Développement et finance
Le Pacte promet d’accélérer les efforts pour atteindre les Objectifs de développement durable qui visent notamment à, d’ici 2030, éradiquer l’extrême pauvreté, lutter contre la faim, égalité hommes-femmes, éducation… Objectifs dont la plupart ne sont pas sur la bonne voie malgré les engagements pris en 2005 et répétés il y a un an. Dans ce contexte, sujet qui tient à coeur des pays les plus pauvres, le Pacte s’engage à « accélérer la réforme de l’architecture financière internationale » (action 47), pour permettre notamment à certains Etats qui en sont exclus d’avoir un accès facilité à des financements préférentiels des banques de développement, pour investir dans les ODD et se préparer aux impacts du réchauffement. Mais ces réformes devront passer par des décisions prises ailleurs, à la direction du Fonds monétaire international (FMI) ou de la Banque mondiale notamment.
Conseil de sécurité
Alors que le Conseil de sécurité de l’ONU est aujourd’hui largement paralysé par le pouvoir de véto de la Russie ou des Etats-Unis, le Pacte s’engage à une réforme de cet organe clé au fonctionnement largement hérité des rapports de force de l’après Seconde guerre mondiale, pour le rendre « plus représentatif » et plus « efficace ». Il souligne la priorité de « réparer l’injustice historique » de l’Afrique qui n’a pas de membre permanent. « Le langage le plus fort » sur ce sujet « depuis une génération », estime Antonio Guterres.
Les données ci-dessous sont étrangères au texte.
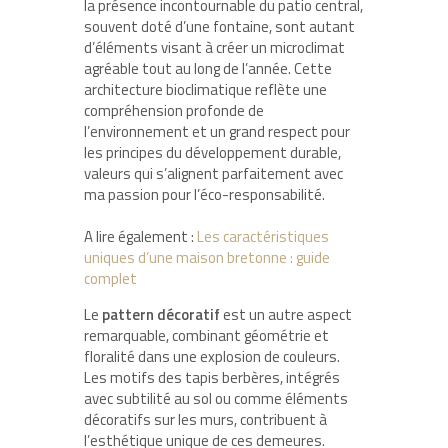
la présence incontournable du patio central,
souvent doté d’une fontaine, sont autant
d’éléments visant à créer un microclimat
agréable tout au long de l’année. Cette
architecture bioclimatique reflète une
compréhension profonde de
l’environnement et un grand respect pour
les principes du développement durable,
valeurs qui s’alignent parfaitement avec
ma passion pour l’éco-responsabilité.
A lire également :
Les caractéristiques
uniques d’une maison bretonne : guide
complet
Le
pattern décoratif
est un autre aspect
remarquable, combinant géométrie et
floralité dans une explosion de couleurs.
Les motifs des tapis berbères, intégrés
avec subtilité au sol ou comme éléments
décoratifs sur les murs, contribuent à
l’esthétique unique de ces demeures.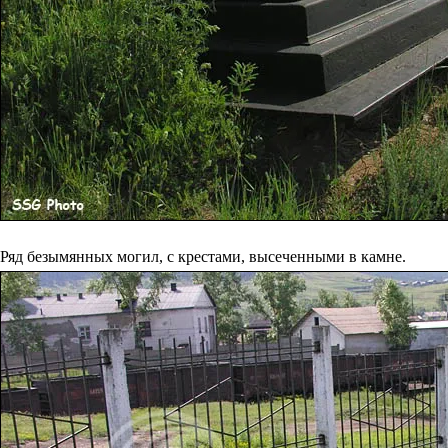
Ряд безымянных могил, с крестами, высеченными в камне.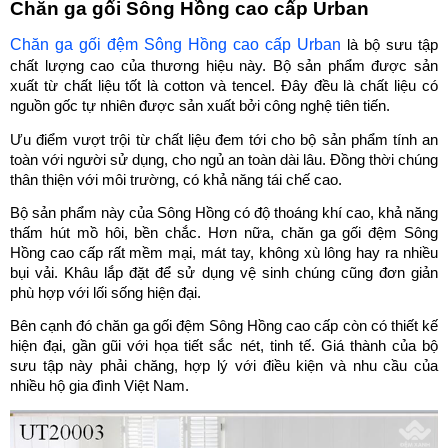
Chăn ga gối Sông Hồng cao cấp Urban
Chăn ga gối đệm Sông Hồng cao cấp Urban
 là bộ sưu tập 
chất lượng cao của thương hiệu này. Bộ sản phẩm được sản 
xuất từ chất liệu tốt là cotton và tencel. Đây đều là chất liệu có 
nguồn gốc tự nhiên được sản xuất bởi công nghệ tiên tiến. 
Ưu điểm vượt trội từ chất liệu đem tới cho bộ sản phẩm tính an 
toàn với người sử dụng, cho ngủ an toàn dài lâu. Đồng thời chúng 
thân thiện với môi trường, có khả năng tái chế cao.
Bộ sản phẩm này của Sông Hồng có độ thoáng khí cao, khả năng 
thấm hút mồ hôi, bền chắc. Hơn nữa, chăn ga gối đệm Sông 
Hồng cao cấp rất mềm mại, mát tay, không xù lông hay ra nhiều 
bụi vải. Khâu lắp đặt để sử dụng vệ sinh chúng cũng đơn giản 
phù hợp với lối sống hiện đại. 
Bên cạnh đó chăn ga gối đệm Sông Hồng cao cấp còn có thiết kế 
hiện đại, gần gũi với họa tiết sắc nét, tinh tế. Giá thành của bộ 
sưu tập này phải chăng, hợp lý với điều kiện và nhu cầu của 
nhiều hộ gia đình Việt Nam.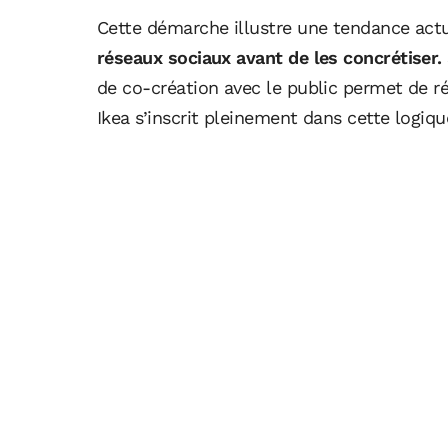
Cette démarche illustre une tendance act
réseaux sociaux avant de les concrétiser.
de co-création avec le public permet de ré
Ikea s’inscrit pleinement dans cette logiqu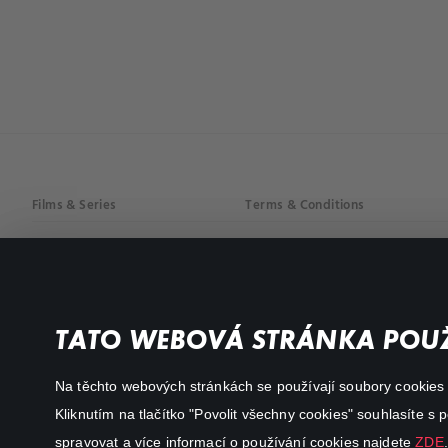
Films & Series
Terms & Conditions
Drama
Privacy policy
Comedy
Documentaries
TATO WEBOVÁ STRÁNKA POUŽ
Action
Na těchto webových stránkách se používají soubory cookies či
Kliknutím na tlačítko "Povolit všechny cookies" souhlasíte s
spravovat a více informací o používání cookies najdete
ZDE
.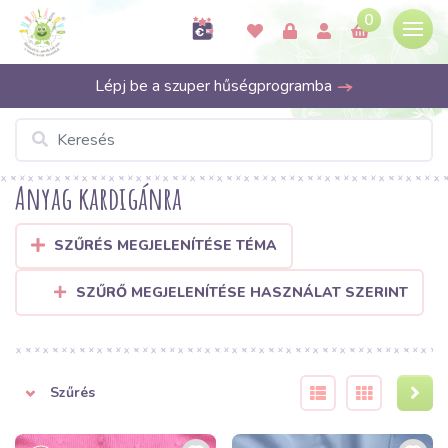
0
Lépj be a szuper hűségprogramba
Anyag kardigánra
SZŰRÉS MEGJELENÍTÉSE TÉMA
SZŰRŐ MEGJELENÍTÉSE HASZNÁLAT SZERINT
Szűrés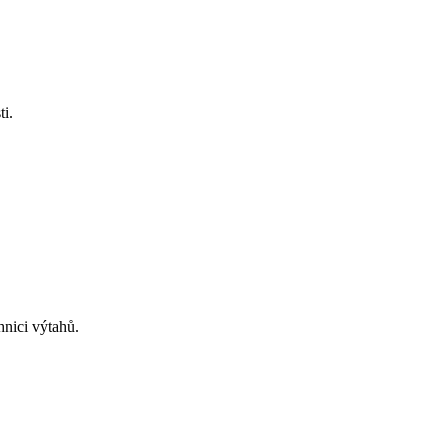
sti.
hnici výtahů.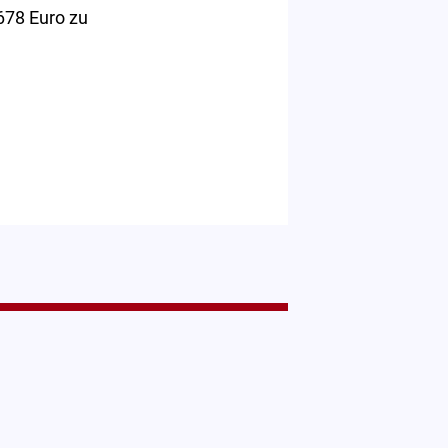
678 Euro zu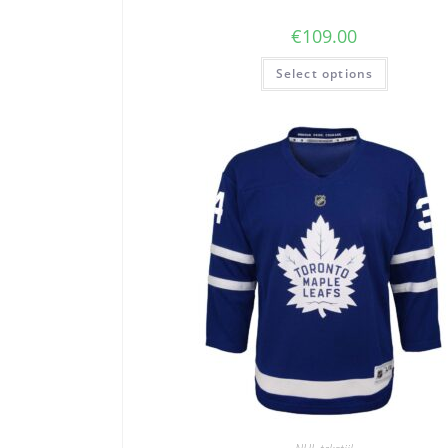
€
109.00
Select options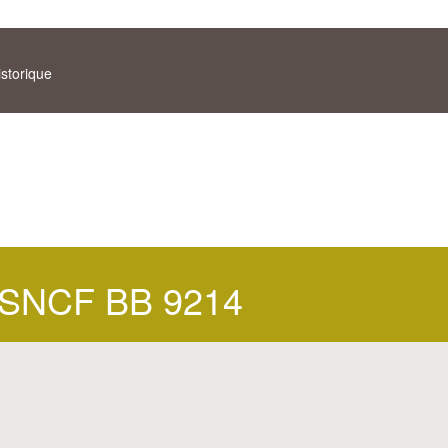
istorique
SNCF BB 9214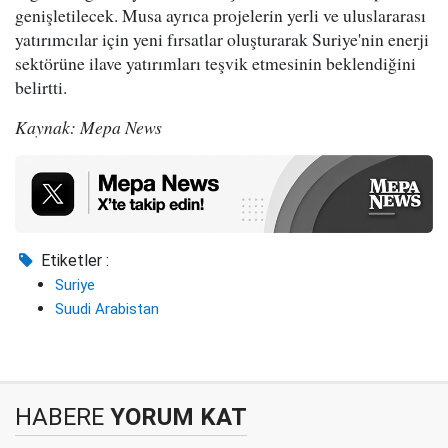
genişletilecek. Musa ayrıca projelerin yerli ve uluslararası
yatırımcılar için yeni fırsatlar oluşturarak Suriye'nin enerji
sektörüne ilave yatırımları teşvik etmesinin beklendiğini
belirtti.
Kaynak: Mepa News
Etiketler :
Suriye
Suudi Arabistan
HABERE
YORUM KAT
Mais le texte ne cache pas les désaccords qui persistent sur ce véritable serpent de mer, notamment le nombre de nouveaux membres et l’avenir du droit de véto.
Intelligence artificielle
Les Etats membres ont également adopté en annexe du document principal le « Pacte numérique mondial » pour réduire la fracture numérique, et développer des technologies sûres et respectueuses au service de tous. Le texte se penche notamment sur les opportunités et les risques de l’intelligence artificielle (IA). Alors que le développement rapide de technologies révolutionnaires pourrait menacer la démocratie et les droits humains, les Etats s’engagent à mettre en place, sous l’égide de l’ONU, un Groupe scientifique international consacré à éclairer un dialogue international régulier sur le sujet entre gouvernements et autres acteurs du secteur.